» Text excerpt:
'''

Another Word For It Patrick Durusau on Topic Maps and Semantic Diversity

March 23, 2011

Computational Category Theory

Filed under: Category Theory — Patrick Durusau @ 5:58 am

Computational Category Theory (404 as of 21 August 2015)

Published in 1990 by D.E. Rydeheard and R.M. Burstall, Computational Category Theory uses ML to illustrate the relevance of category theory to CS.


Updated link: Computational Category Theory by D.E. Rydeheard and R.M. Burstall.

BTW, ML code is available as well.

Enjoy!

February 16, 2011

Introduction to Categories and Categorical Logic

Filed under: Category Theory — Patrick Durusau @ 1:02 pm

Introduction to Categories and Categorical Logic by Samson Abramsky and Nikos Tzevelekos.

Category theory is important for theoretical CS and I suspect should skilled explanations come along, CS practice as well.

From the preface:

The aim of these notes is to provide a succinct, accessible introduction to some of the basic ideas of category theory and categorical logic. The notes are based on a lecture course given at Oxford over the past few years. They contain numerous exercises, and hopefully will prove useful for self-study by those seeking a first introduction to the subject, with fairly minimal prerequisites. The coverage is by no means comprehensive, but should provide a good basis for further study; a guide to further reading is included.

The main prerequisite is a basic familiarity with the elements of discrete mathematics: sets, relations and functions. An Appendix contains a summary of what we will need, and it may be useful to review this first. In addition, some prior exposure to abstract algebra—vector spaces and linear maps, or groups and group homomorphisms—would be helpful.

Under further reading, F. Lawvere and S. Schanuel, Conceptual Mathematics: A First Introduction to Categories, Cambridge University Press, 1997, is described by the authors as “idiosyncratic.” Perhaps so but I found it to be a useful introduction.

January 31, 2011

Applicatives are generalized functors

Filed under: Category Theory,Scala — Patrick Durusau @ 9:50 am

Applicatives are generalized functors

A continuation of Heiko Seeberger’s coverage of Scala and category theory.

Highly recommended.

January 19, 2011

Quantum Mechanics of Topic Maps

Filed under: Category Theory,Mapping,Maps,Topic Maps — Patrick Durusau @ 6:47 pm

I ran across Alfred Korzybski’s dictum “…the map is not the territory…” the other day.

I’ve repeated it and have heard others repeat it.

Not to mention it being quoted in any number of books on mapping and mapping technologies.

It’s a natural distinction, between the artifact of a map and the territory it is mapping.

But it is important to note that Korzbski did not say “…a map cannot be a territory….”

Like the wave/particle duality in quantum mechanics, maps can be maps or they can be territories.

Depends upon the purpose with which we are viewing them.

A rather wicked observer effect that changes the formal properties of a map vis-a-vis a territory to being the properties of a territory vis-a-vis a map.

'''

» Exercise requirements: In the blog excerpt above, which programming language does Computational Category Theory use to show the relevance of category theory to CS?

Items stored from a collection

'''

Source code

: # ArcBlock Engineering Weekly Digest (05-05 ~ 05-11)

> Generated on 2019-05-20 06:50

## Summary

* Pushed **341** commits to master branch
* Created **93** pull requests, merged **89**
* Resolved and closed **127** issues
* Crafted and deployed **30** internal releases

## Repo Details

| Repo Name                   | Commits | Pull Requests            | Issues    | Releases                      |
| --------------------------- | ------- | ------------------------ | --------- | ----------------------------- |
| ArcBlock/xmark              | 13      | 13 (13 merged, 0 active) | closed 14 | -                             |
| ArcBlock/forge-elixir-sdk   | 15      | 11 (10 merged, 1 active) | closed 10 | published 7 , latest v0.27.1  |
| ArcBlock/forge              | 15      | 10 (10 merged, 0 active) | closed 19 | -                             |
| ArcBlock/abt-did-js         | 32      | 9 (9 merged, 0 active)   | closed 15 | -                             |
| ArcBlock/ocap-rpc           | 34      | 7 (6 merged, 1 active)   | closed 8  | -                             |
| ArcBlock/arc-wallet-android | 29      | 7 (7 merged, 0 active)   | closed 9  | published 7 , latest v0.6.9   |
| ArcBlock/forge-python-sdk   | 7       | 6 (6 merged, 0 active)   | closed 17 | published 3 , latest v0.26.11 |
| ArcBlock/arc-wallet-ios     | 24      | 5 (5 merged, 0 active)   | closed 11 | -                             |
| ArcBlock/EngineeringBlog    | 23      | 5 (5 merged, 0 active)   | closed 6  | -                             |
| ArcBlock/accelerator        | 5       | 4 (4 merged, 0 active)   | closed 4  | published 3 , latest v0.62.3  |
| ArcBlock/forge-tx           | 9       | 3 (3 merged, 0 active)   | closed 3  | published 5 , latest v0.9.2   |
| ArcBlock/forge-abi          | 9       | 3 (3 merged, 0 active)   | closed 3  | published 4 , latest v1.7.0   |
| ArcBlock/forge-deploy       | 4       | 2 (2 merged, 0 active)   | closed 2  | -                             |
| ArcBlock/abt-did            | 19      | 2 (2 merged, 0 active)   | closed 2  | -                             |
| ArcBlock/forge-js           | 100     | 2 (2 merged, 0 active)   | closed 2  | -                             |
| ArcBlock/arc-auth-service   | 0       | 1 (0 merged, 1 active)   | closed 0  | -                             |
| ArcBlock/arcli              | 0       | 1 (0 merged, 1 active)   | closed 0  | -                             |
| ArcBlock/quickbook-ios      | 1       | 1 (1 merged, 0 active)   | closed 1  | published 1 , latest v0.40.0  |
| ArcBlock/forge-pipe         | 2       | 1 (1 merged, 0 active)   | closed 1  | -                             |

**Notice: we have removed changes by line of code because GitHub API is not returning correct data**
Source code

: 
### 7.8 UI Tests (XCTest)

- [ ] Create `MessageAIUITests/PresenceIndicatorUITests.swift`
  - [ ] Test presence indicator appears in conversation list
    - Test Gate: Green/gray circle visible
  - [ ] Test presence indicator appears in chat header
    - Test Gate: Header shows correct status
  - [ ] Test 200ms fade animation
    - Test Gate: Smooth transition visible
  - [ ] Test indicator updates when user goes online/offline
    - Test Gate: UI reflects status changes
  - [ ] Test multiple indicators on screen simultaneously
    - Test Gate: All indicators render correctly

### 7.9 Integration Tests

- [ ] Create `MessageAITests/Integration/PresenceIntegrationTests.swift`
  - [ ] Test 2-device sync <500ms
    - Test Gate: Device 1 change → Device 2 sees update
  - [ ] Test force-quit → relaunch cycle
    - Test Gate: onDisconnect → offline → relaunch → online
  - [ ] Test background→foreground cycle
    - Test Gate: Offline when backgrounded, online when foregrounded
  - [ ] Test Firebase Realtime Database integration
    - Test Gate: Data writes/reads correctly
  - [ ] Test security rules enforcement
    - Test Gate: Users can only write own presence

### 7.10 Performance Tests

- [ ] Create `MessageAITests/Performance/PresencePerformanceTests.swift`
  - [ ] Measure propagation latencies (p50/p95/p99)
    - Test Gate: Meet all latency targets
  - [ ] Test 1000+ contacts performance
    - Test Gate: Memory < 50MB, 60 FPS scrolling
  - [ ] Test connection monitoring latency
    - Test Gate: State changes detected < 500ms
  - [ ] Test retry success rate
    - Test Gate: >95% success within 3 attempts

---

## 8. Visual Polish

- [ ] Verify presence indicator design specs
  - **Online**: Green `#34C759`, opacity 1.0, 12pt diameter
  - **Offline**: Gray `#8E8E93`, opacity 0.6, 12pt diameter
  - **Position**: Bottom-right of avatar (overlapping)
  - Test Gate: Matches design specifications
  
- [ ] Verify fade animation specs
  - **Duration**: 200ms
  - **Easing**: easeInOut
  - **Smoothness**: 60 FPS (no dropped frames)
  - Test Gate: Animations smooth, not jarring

'''

» Reply: ML